Outstanding first-year advocates recognized at annual Hutcheson Moot Court Championship

From right to left, Thad T. Hutcheson 1L Moot Court Competition Champion Michael Kelso, Kelso's legal writing instructor Wayne Schiess, Hutcheson Competition finalist Courtney Johnson, and Johnson's legal writing instructor, Stacy Rogers Sharp.

On April 23, 2012, the Law School hosted the final round of the 2012 Thad T. Hutcheson 1L Moot Court Competition in the Eidman Courtroom. Finalists Michael Kelso and Courtney Johnson argued before a venerable panel of jurists including Justice Melissa Goodwin of Texas’s Third Court of Appeals; Judge Jim Coronado, a 1978 UT Law graduate presiding in the 427th Criminal District Court, Travis County; U.S. Magistrate Judge Mark Lane, recently appointed to the Western District of Texas, Austin Division; Judge Tommy Broyles, administrative law judge and adjunct professor at the Law School; and the Law School’s Loomer Family Professor in Law, John Golden.

This year’s moot court problem, tackled by all incoming students this year in their spring legal writing course, involved an issue of first impression for the Supreme Court of Oregon. Oregon, like many other states, recognizes that attorneys have an absolute privilege to publish defamatory material if it is “relevant to” and “connected with” a judicial proceeding. But the limits of that privilege beyond the clear confines of formal litigation are unclear. Attorney Lewis “The Avenger” Adamson had distributed fliers that looked suspiciously like an advertisement, purportedly, to find witnesses for a pending negligence suit filed on behalf of an injured camper. In the flier, Adamson listed injuries to children, including events that had never been alleged to have happened at the Oregon summer camp. After experiencing a dramatic decline in enrollment, Camp Whitewater sued Adamson for unfair trade practices.  Adamson argued that an attorney’s “absolute privilege” provided him with an affirmative defense to the camp’s lawsuit as a matter of law.
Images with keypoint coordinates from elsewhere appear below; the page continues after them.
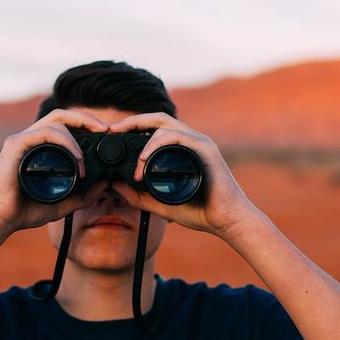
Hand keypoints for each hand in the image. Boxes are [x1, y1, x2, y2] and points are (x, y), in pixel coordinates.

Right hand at [0, 109, 109, 236]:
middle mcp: (30, 138)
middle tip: (106, 129)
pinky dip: (65, 141)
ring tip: (84, 160)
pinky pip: (45, 132)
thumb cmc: (24, 211)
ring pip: (56, 121)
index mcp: (39, 147)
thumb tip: (106, 183)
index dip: (86, 124)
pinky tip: (76, 157)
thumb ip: (84, 195)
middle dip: (86, 118)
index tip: (105, 134)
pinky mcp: (15, 145)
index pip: (65, 124)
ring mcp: (22, 139)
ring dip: (76, 137)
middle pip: (61, 115)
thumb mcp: (63, 203)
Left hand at [109, 113, 261, 238]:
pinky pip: (178, 137)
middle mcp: (191, 140)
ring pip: (165, 125)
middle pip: (158, 118)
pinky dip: (158, 144)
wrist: (227, 221)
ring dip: (145, 140)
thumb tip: (115, 185)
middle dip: (133, 120)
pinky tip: (146, 159)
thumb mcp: (160, 204)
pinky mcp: (205, 149)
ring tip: (136, 163)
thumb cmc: (200, 212)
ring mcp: (199, 142)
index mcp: (181, 149)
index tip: (113, 133)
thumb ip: (138, 196)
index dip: (133, 126)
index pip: (154, 127)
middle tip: (114, 129)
The trial court agreed, and the court of appeals affirmed. In the moot appeal, Petitioner Camp Whitewater asked Oregon’s Supreme Court to reverse the affirmance of the order granting summary judgment to respondent Adamson based on the absolute privilege defense.
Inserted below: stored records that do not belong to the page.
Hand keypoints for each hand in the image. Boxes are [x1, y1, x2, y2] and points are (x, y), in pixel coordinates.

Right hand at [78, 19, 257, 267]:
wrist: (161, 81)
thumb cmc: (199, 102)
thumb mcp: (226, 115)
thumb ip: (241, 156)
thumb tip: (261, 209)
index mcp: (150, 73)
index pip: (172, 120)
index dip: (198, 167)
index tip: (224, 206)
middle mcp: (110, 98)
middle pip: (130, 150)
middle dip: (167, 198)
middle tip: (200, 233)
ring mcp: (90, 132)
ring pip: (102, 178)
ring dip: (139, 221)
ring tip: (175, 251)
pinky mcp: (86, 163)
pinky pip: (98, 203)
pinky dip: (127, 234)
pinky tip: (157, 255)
The Hutcheson Competition was established in 1987 as a result of the endowment of the esteemed alumnus for whom the competition is named. Sixty-four  members of the 1L class compete to participate in this single-elimination tournament each year. This year’s champion was Michael Kelso, who graduated from UCLA in 2010 with a BA in history and international development studies. Kelso participated in the national championship mock trial tournament as an undergraduate. The finalist was Courtney Johnson, who graduated Phi Beta Kappa from the University of North Carolina at Chapel Hill, where she studied economics and international studies. Semifinalists were Michelle Arishita and Brian Young; and quarterfinalists were Phil Harris, Jeff Kitchen, Amanda Mendiola, and Andrew Quecan. Georgia Jolink, ’12, served as the Student Competition Director.
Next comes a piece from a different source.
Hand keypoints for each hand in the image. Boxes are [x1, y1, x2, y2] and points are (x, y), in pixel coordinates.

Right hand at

The competition depends each year on the generous contributions of many alumnae, local attorneys, and judges who volunteer their time to judge the competition. This year the law firms of Fulbright & Jaworski LLP and Andrews Kurth LLP contributed attorney-judges for multiple rounds. The Law School’s legal writing faculty designed the original moot court problem and administered the competition. Those faculty members include: Director Wayne Schiess; Robin Meyer, ’88; Kamela Bridges, ’91, who was principally responsible for the problem’s design; Beth Youngdale, ’92; Sean Petrie; Elana Einhorn, ’89; Stacy Rogers Sharp, ’06; Gretchen Sween, ’03; and Christine Payne, ’06.